Collected data entries
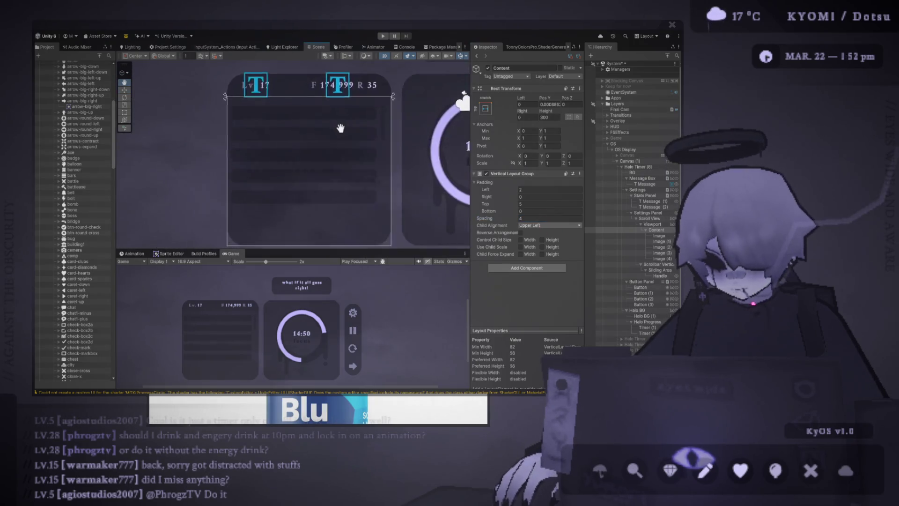
{"action": "left_click", "coordinate": [530, 218]}
{"action": "type", "text": "5"}
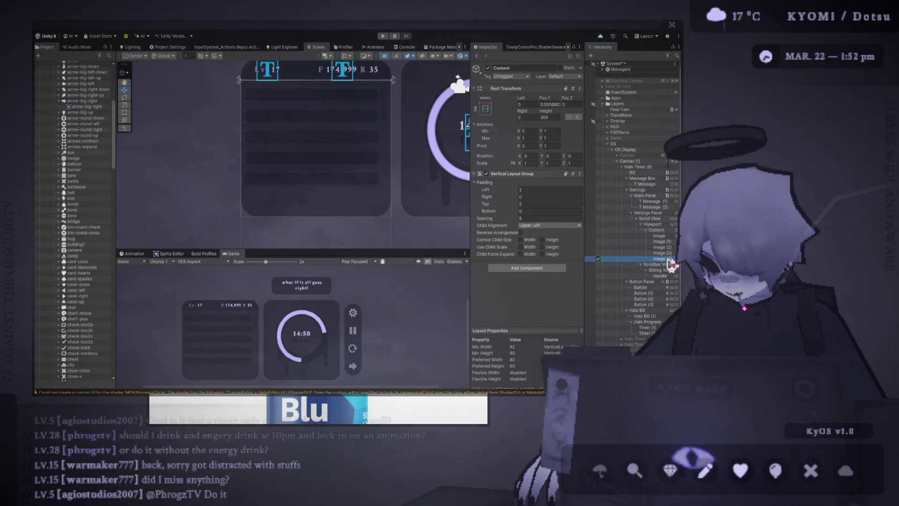
- Duplicate the last bar until Content holds eleven bars, Image through Image (10)
{"action": "left_click", "coordinate": [670, 259]}
{"action": "key", "text": "ctrl+d"}
{"action": "key", "text": "ctrl+d"}
{"action": "key", "text": "ctrl+d"}
{"action": "key", "text": "ctrl+d"}
{"action": "key", "text": "ctrl+d"}
{"action": "key", "text": "ctrl+d"}
{"action": "scroll", "coordinate": [297, 190], "scroll_direction": "down", "scroll_amount": 3}
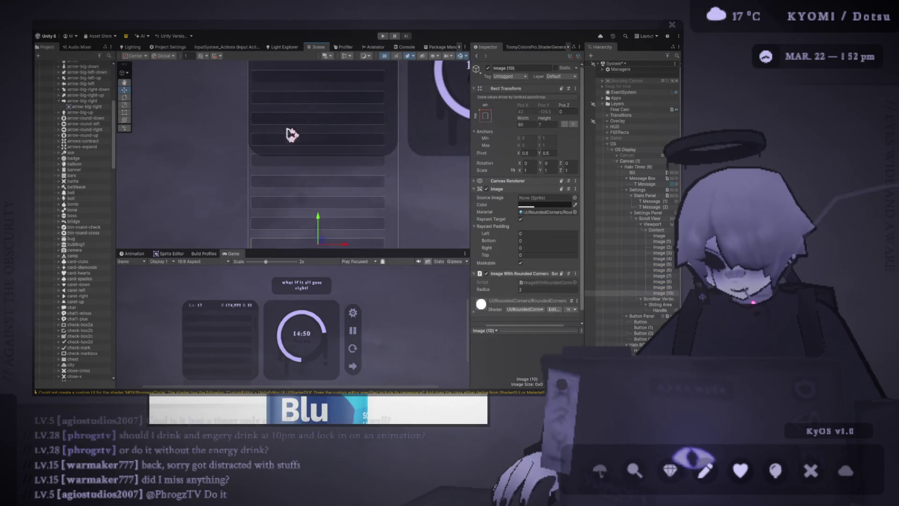
{"action": "left_click", "coordinate": [254, 173]}
{"action": "scroll", "coordinate": [252, 176], "scroll_direction": "up", "scroll_amount": 3}
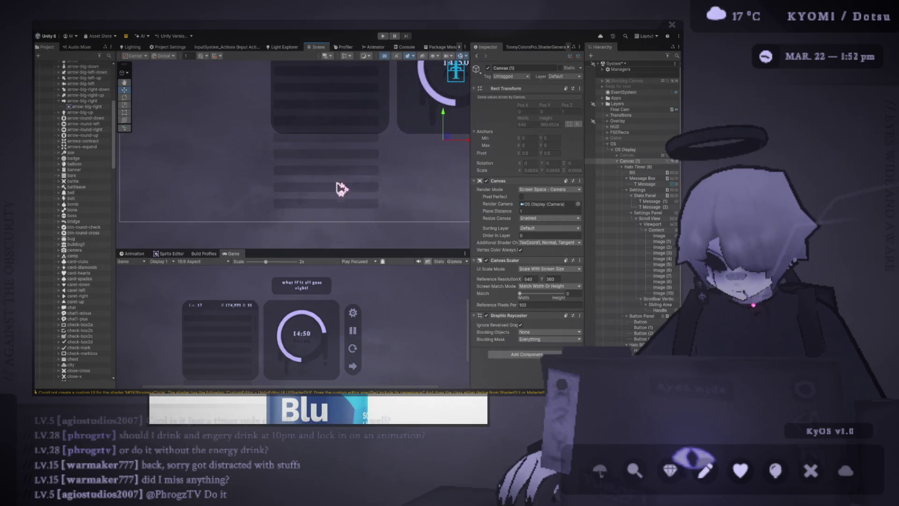
{"action": "left_click", "coordinate": [664, 231]}
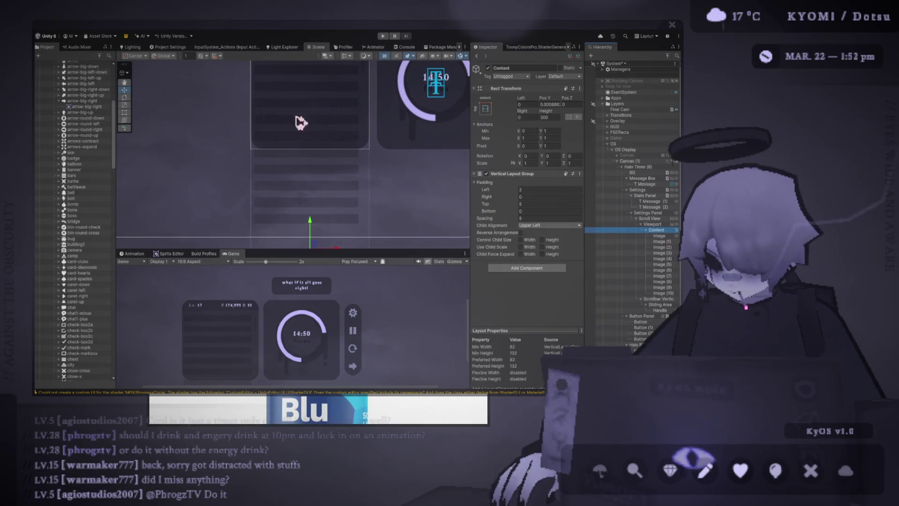
{"action": "left_click", "coordinate": [652, 225]}
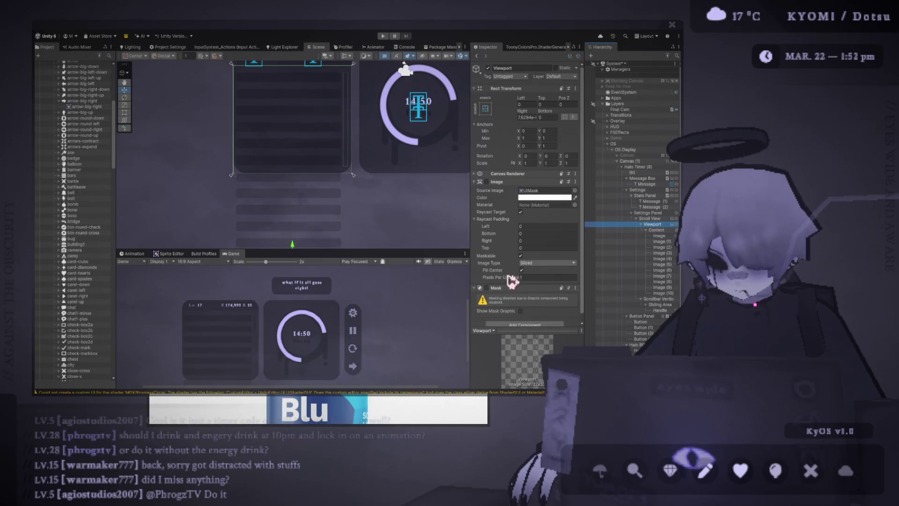
{"action": "left_click", "coordinate": [488, 288]}
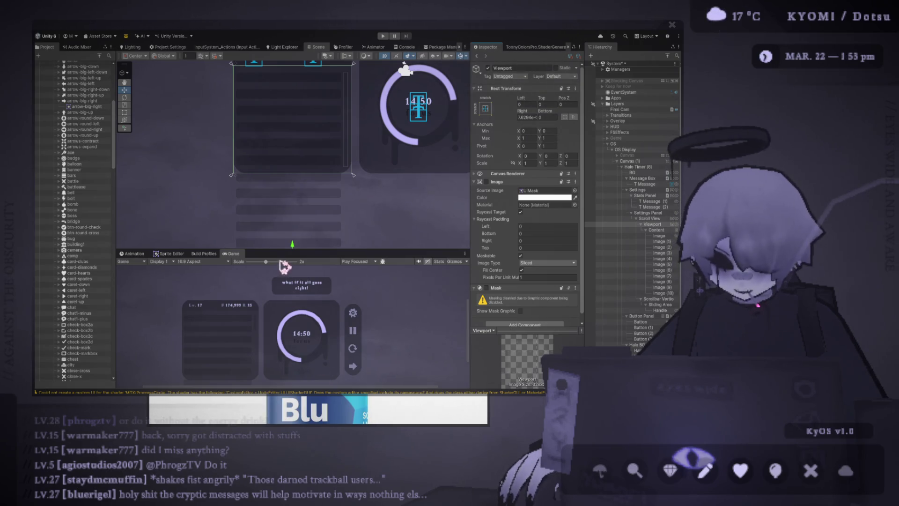
{"action": "left_click_drag", "start_coordinate": [315, 252], "coordinate": [315, 298]}
{"action": "scroll", "coordinate": [222, 262], "scroll_direction": "up", "scroll_amount": 4}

Exercise details
Return only the lines from the one containing "- Duplicate the" through the last line of the entries above, exactly as written and without pictures.

Exercise solution
- Duplicate the last bar until Content holds eleven bars, Image through Image (10)
{"action": "left_click", "coordinate": [670, 259]}
{"action": "key", "text": "ctrl+d"}
{"action": "key", "text": "ctrl+d"}
{"action": "key", "text": "ctrl+d"}
{"action": "key", "text": "ctrl+d"}
{"action": "key", "text": "ctrl+d"}
{"action": "key", "text": "ctrl+d"}
{"action": "scroll", "coordinate": [297, 190], "scroll_direction": "down", "scroll_amount": 3}
{"action": "left_click", "coordinate": [254, 173]}
{"action": "scroll", "coordinate": [252, 176], "scroll_direction": "up", "scroll_amount": 3}
{"action": "left_click", "coordinate": [664, 231]}
{"action": "left_click", "coordinate": [652, 225]}
{"action": "left_click", "coordinate": [488, 288]}
{"action": "left_click_drag", "start_coordinate": [315, 252], "coordinate": [315, 298]}
{"action": "scroll", "coordinate": [222, 262], "scroll_direction": "up", "scroll_amount": 4}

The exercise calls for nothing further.